All day word hung around midtown about the nation's top collegiate player--who surely would have sidestepped the college experience and bolted to the NBA from high school (if not for David Stern's age rule)--lighting up Madison Square Garden.
UConn v.s. Kentucky, John Wall at the Garden.
The latter seemed like the perfect match.
John Wall. The projected first pick of the 2010 draft. A human highlight reel. An extraterrestrial baller with more springy bounce than a trampoline. The real deal, a player who John Calipari now says is a few levels ahead of where Derek Rose was at two years ago.
The Garden. The bright lights, the grand stage, the star-spangled crowd and the media circus.
The proving ground for any young, blossoming player.
And so it was the finest performance of the season for Wall, who dropped a game-high 25 points (12 of Kentucky's final 15) and produced the game-winning play to lead the No.4 Wildcats past No.14 UConn, 64-61, during the SEC/Big East Invitational Wednesday night.
Wall capped a frenetic paced second half that featured various lead changes and momentum swings. He drove to the left, finished strong in traffic and absorbed a foul from UConn's Alex Oriakhi, causing blue-clad sections of the World's Most Famous Arena to erupt.
Wall calmly netted the free throw, giving Kentucky a 63-61 edge. UConn missed four shots, including a Stanley Robinson putback attempt, that would have sent the game into overtime.
Ramon Harris hit the first of two free throws to all but ice it. The Huskies' Gavin Edwards, who was exceptional, forced an off-balance three-pointer before Kemba Walker missed a jumper, and the 11-0 Wildcats scored its second straight victory over a ranked opponent. Cal's crew eked out a 68-66 win over No.10 North Carolina on Saturday.
"We were groping for offense, and we just gave it to (Wall) and said 'make some baskets,'" said Calipari.
"We rode John Wall at the end of the game. There's no harder worker on our team."
Wall shot the rock at a 10-for-16 clip. He added seven steals, albeit he committed seven turnovers.
Kentucky came out of the gates blazing.
The Wildcats started the game on an electrifying 12-0 run. UConn responded with an 10-0 surge of their own, with off guard Jerome Dyson (17 points) threading into the lane and scoring.
Kentucky thwarted the run on a basket by Eric Bledsoe, who fouled out in 23-plus minutes.
"We drank the poison in the first half," said Calipari.
"We didn't make three passes the whole first half. We go up 12, and they're celebrating like we just won a national title. I'm trying to calm them down."
Wall, who starred at WORD OF GOD Academy in Raleigh, N.C., was forcing the issue in the first half. He showed the patience of JOB in the second, hitting a timely trey to give Kentucky a 44-40 edge while letting the game come to him.
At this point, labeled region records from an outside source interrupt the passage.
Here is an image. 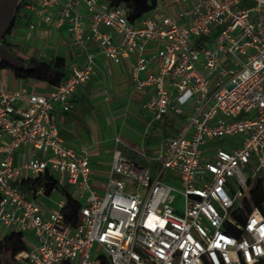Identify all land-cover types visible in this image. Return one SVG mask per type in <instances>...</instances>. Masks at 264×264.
I'll use <instances>...</instances> for the list:
<instances>
[{
  "label": "built area",
  "instance_id": "1",
  "mask_svg": "<svg viewBox=\"0 0 264 264\" xmlns=\"http://www.w3.org/2000/svg\"><path fill=\"white\" fill-rule=\"evenodd\" d=\"M23 1L38 22L66 26L85 63L47 95L0 77V229L30 239L16 264L264 261V195L250 209L244 202L256 182L264 190V0H161L133 21L109 0ZM90 43L113 64L132 60L134 88L151 90L140 109L153 121L169 112L183 118L152 157L124 155L116 136L96 187L90 151L65 144L52 119L95 73ZM44 174L79 202L74 224L63 196L51 209L39 203L42 187H18Z\"/></svg>",
  "mask_w": 264,
  "mask_h": 264
},
{
  "label": "crops",
  "instance_id": "2",
  "mask_svg": "<svg viewBox=\"0 0 264 264\" xmlns=\"http://www.w3.org/2000/svg\"><path fill=\"white\" fill-rule=\"evenodd\" d=\"M52 12L50 10L48 13L52 15ZM32 21H36L37 26L35 30L29 31L28 25ZM38 21L28 14L26 24H18L11 34L10 41L17 56L43 59L62 57L68 72L72 67L84 65L85 52L69 42L66 26L56 30ZM87 50L93 56L95 73L87 84L75 91L70 100L71 108L63 112L57 106L52 119L65 144L90 151L92 183L96 187L108 176L116 136L121 138L120 148L124 155L139 159V154L143 152L152 157L162 140L170 134L165 135L159 130V126L169 127L170 132H173L183 118L178 116L180 122L174 124L170 117L172 113L169 112L162 120L153 121L140 109L151 90L139 91L134 88L129 74L132 60L113 64L99 53L95 43L88 44ZM0 77L9 88H25L44 95L50 90V87L41 82L16 79L10 69L1 70ZM150 129L154 134L149 132Z\"/></svg>",
  "mask_w": 264,
  "mask_h": 264
},
{
  "label": "trees",
  "instance_id": "3",
  "mask_svg": "<svg viewBox=\"0 0 264 264\" xmlns=\"http://www.w3.org/2000/svg\"><path fill=\"white\" fill-rule=\"evenodd\" d=\"M112 5L122 4L128 9L129 20L133 21L140 18L142 15L150 12L158 4L159 0H147L142 4H135L132 0H109ZM24 7V1L20 3L19 9ZM20 13V11H19ZM16 15V20H20V14ZM18 25L15 24L10 34L14 32ZM13 47L12 44H9ZM14 57L21 63L20 67H10L9 65H2L1 69H10L16 79L21 80H34L44 83L48 87H54L59 85L68 75L67 66L62 57H55L52 59L43 58H21L16 55V51L13 52ZM22 190L28 191L30 194H34L40 187L43 189V193L49 196L54 190L58 191L65 200V206L63 208V215L67 222L74 224L77 220L80 204L66 187H58L54 178L49 174L39 176L37 179L27 180L18 185ZM251 203L245 202V208L257 206L260 196L264 195L261 182L258 181L249 190ZM240 216V215H239ZM26 244L23 239V235L19 233L5 234L0 237V264H16L14 256L25 250ZM97 264H110L108 260L101 256L98 259ZM258 264H264V261Z\"/></svg>",
  "mask_w": 264,
  "mask_h": 264
},
{
  "label": "flooded vegetation",
  "instance_id": "4",
  "mask_svg": "<svg viewBox=\"0 0 264 264\" xmlns=\"http://www.w3.org/2000/svg\"><path fill=\"white\" fill-rule=\"evenodd\" d=\"M22 1L23 0H0V67L5 64L9 65V55L14 57V48L9 45L11 44L10 31L13 30L15 24L18 25L20 23L25 13L24 7L19 9ZM18 13L21 16L19 21L15 19ZM1 70L3 69L0 68V71Z\"/></svg>",
  "mask_w": 264,
  "mask_h": 264
},
{
  "label": "rangeland",
  "instance_id": "5",
  "mask_svg": "<svg viewBox=\"0 0 264 264\" xmlns=\"http://www.w3.org/2000/svg\"><path fill=\"white\" fill-rule=\"evenodd\" d=\"M132 1L135 4H142V3H144L147 0H132ZM159 4H160V2H159ZM26 22H27V14L24 13L19 25L20 26H24L26 24ZM25 51H26V47H24V49H23V52H25ZM170 117L173 118L174 124H176L177 122H180V118L178 116H174V115L170 114ZM159 130L161 132H163L165 135H168V133H170L169 136L172 135V133L175 132V130H173V132H170V128L169 127L166 128L165 126L164 127L163 126H159ZM149 132L151 134H154L152 129H150ZM155 134H157V131L155 132ZM141 162H142V164H144L146 166H152V163L149 160H141ZM174 197H175V200H174L173 205L175 207H177L178 209H181V205H182L181 197L178 194H175ZM62 199H63L62 195L58 191L54 190L49 196L41 195L39 197V203H40L41 206H44V207H47V208H51V209H55L57 202H59ZM4 234H5V232L2 229H0V237H2ZM24 240L26 242H30V239L28 238V236L26 234L24 236ZM97 254H98V248L96 246H94V248L91 251L92 259L97 258ZM74 264H78V260L77 259L74 261Z\"/></svg>",
  "mask_w": 264,
  "mask_h": 264
},
{
  "label": "water",
  "instance_id": "6",
  "mask_svg": "<svg viewBox=\"0 0 264 264\" xmlns=\"http://www.w3.org/2000/svg\"><path fill=\"white\" fill-rule=\"evenodd\" d=\"M9 56H10V63H9L10 67H20L21 66V63L16 58H14L12 55H9Z\"/></svg>",
  "mask_w": 264,
  "mask_h": 264
}]
</instances>
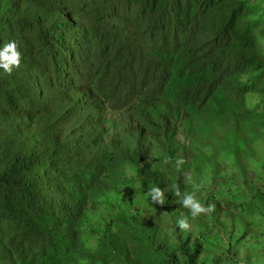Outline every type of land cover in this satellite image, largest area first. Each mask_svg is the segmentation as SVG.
I'll list each match as a JSON object with an SVG mask.
<instances>
[{
  "label": "trees",
  "instance_id": "1",
  "mask_svg": "<svg viewBox=\"0 0 264 264\" xmlns=\"http://www.w3.org/2000/svg\"><path fill=\"white\" fill-rule=\"evenodd\" d=\"M10 41L21 59L0 71V264H204L215 231L216 257L264 261V0H0ZM206 117L219 128L205 141ZM223 133L217 176L189 177L204 166L190 148ZM211 182L220 192L198 197L215 205L214 231L155 246L153 220L182 212L172 185ZM153 185L165 205L144 198Z\"/></svg>",
  "mask_w": 264,
  "mask_h": 264
},
{
  "label": "rangeland",
  "instance_id": "2",
  "mask_svg": "<svg viewBox=\"0 0 264 264\" xmlns=\"http://www.w3.org/2000/svg\"><path fill=\"white\" fill-rule=\"evenodd\" d=\"M205 119H206L205 124L207 125V128L205 129V136L211 137L214 135L215 130L218 129L219 126H216V119H214L212 117H206ZM217 138H218V141L221 142V145H216L215 148H211V147H210V149L199 148L198 150H196L194 148H190V153L192 156L195 157V159L197 160L196 162L197 163L203 162L206 169L203 165L194 166V164H193L194 167L190 169V173L188 175L189 177L195 176V175H200V177H202L204 179L207 178L208 180H210L212 178L211 176H213V177L217 176L215 170L211 169L210 167H214L216 161H218L216 159V156H220V155L225 153V150H224L225 145L222 143H225V140H228L229 136L228 137L227 136L222 137L221 135H218ZM204 140L206 141V139H204ZM206 162L209 163L208 166L206 165ZM196 182H197V180L195 179V183ZM186 183H188V178H186ZM220 184H221V182H218V185H220ZM213 188H217V186L214 185ZM220 188H221V186H218L216 191H214V189L211 188V190L206 191V193L209 192L211 194H216V193L218 194L220 192ZM192 190H193V187H192ZM200 194L201 193H199V195ZM203 195H204V193H203ZM176 205H177V207H180V205L178 203ZM220 209L222 210L221 216L227 217L228 213H226V208L224 206H222ZM185 212H187V211H185ZM181 214H185L183 208H182ZM181 214L179 216H181ZM229 214H230L231 218L233 219L235 217L236 213L234 211H230ZM205 219H206V215H201L200 217H197L196 219H190L189 220L190 230L187 232H181L179 229L175 228V219H172L170 221V224H173L170 227H169V225H163V219L153 220V221H155V224L158 225V227H159V233H158L159 236L157 234L155 235V238L153 240L154 245L155 246L159 245V241H160L159 237H162V236H164L167 239V243L170 245L172 243V241L174 240L175 235L179 236L181 239H185L188 237L191 239V241L193 243H195V242L199 243L197 238L199 236L198 234L200 233L201 227H204L206 225V227L203 228L206 230V232H209L211 229L214 228L215 222L209 221V223L207 224V221ZM167 220H169V218ZM213 231H214V229L212 230V232ZM171 233H172V235H171ZM151 235H152V233H150V236ZM214 235H215V237H214ZM216 237H217L216 231H215V234H213V233L209 234V239H208V236L204 235L203 239L200 241V243L203 246L204 252L199 257V262L200 263L203 262L204 264H232L231 262H229L230 259L228 257V255L232 256V254L230 252H228V253L225 252L224 254L218 253L219 257H216V255H215L216 253L212 252V249L217 251V248L219 246V240H216ZM221 239H222V243H229V245H231V244L235 243L236 236L233 237V235L231 234L230 236L228 235V236H224V237L220 238V241H221ZM227 239H229V241H227ZM141 243L144 245L146 243V239L142 238ZM222 246H224V245H222ZM153 254L154 255H152V256H156L157 258H160L161 256H163V254L160 252H154ZM251 254L253 255V253L250 252L247 248H244L239 253H237L235 258H233V264H260V263H264V261H261V260L259 262H257V260H259V259L250 260L252 257ZM262 259L264 260V257H262Z\"/></svg>",
  "mask_w": 264,
  "mask_h": 264
},
{
  "label": "clouds",
  "instance_id": "3",
  "mask_svg": "<svg viewBox=\"0 0 264 264\" xmlns=\"http://www.w3.org/2000/svg\"><path fill=\"white\" fill-rule=\"evenodd\" d=\"M20 59H21L20 53L19 51H17L16 43L14 41H10L7 44L3 45V47H0V71H2L3 73L11 74L13 68L19 66ZM204 119L202 120L201 124H205L206 120ZM217 130L218 129L215 130L214 134L217 133ZM200 135L202 139L204 138L207 140L209 138L208 136H205V133H202ZM220 135L222 137H226L224 133ZM177 140L179 141L180 145L183 147L186 153V147L188 146L187 140L184 139L183 135L180 133L177 135ZM184 158L186 159V155L184 156ZM216 159H218V156H216ZM183 163H184V160L182 158L176 159L174 161L175 168L179 170L181 165H183ZM189 173H190V170L188 171V174ZM182 183H186V178L183 179ZM214 185L217 186L218 185L217 182H213V183L211 182L210 184H205L204 187H202L201 184H195L193 185V190L191 188L190 191H185L183 193L181 192L178 185H172V188H171L172 195L178 198L177 203L180 205V207L187 210V213L181 214V216H178L176 218L175 220L176 229H179L181 232H187L190 230V222H189L190 219H196L197 217H200L201 215L211 214L214 212L215 210L214 204H211V203L206 204L202 202V200L198 197L199 191H201L202 196L209 195V192L206 193V191H210L211 188L214 189V191H216L218 186L217 188H213ZM165 191H166L165 189L157 185H153L150 189H148L146 192L143 193V196L144 198L148 199L150 204L163 206L166 203ZM202 192L204 193V195ZM163 225H169V227L171 226V224H168L165 222H163ZM200 230L204 231L202 227ZM158 233H159V229H158L157 235ZM162 237H159L160 241ZM176 237L177 236L175 235L174 240L172 241L170 245H173L175 243Z\"/></svg>",
  "mask_w": 264,
  "mask_h": 264
}]
</instances>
"In the first half, I kind of tried to do my own thing," said Wall, he of the thick southern drawl.
"So, the second half I tried to do whatever I can to run the plays and then at the end get the ball."
Wall's titanic slam plus the foul gave Kentucky a 53-47 lead with 7:16 remaining. He completed the traditional three-point play, giving Kentucky a seven-point lead.
The Huskies came roaring back from the deficit. A two-handed dunk by Gavin Edwards (16 points, eight boards, three blocks) sliced the deficit to one, 56-55, capping off an 8-2 run.
But there was Wall, vaulting himself into the air and banking a shot he was forced into to up the Wildcats' lead.
"If we need a big basket we look for John," said Patrick Patterson, who scored 16 points.
"He was able to knock down some key shots, drive to the basket, and had some great defensive plays out there. We have a long way to go. This is just another step towards being that great team we want to be."
Dyson and Kemba Walker executed UConn's souped-up offense. Walker shredded up defenders as if it was a regular day on Gotham's streetball circuit. The New York City native stuffed the stat sheet to the tune of 12 points, six dimes, and eight rebounds.
With 1:12 remaining, Kemba dribbled to the elbow, froze a defender with a pump fake and buried a jumper, giving UConn a 61-60 lead.
That's when Wall exploded to the cup in traffic, producing the game-winning three-point play with 31 ticks remaining.
"He's no freshman, he's a great player," said Calhoun. "I think if any guy dominated the game, he won the game."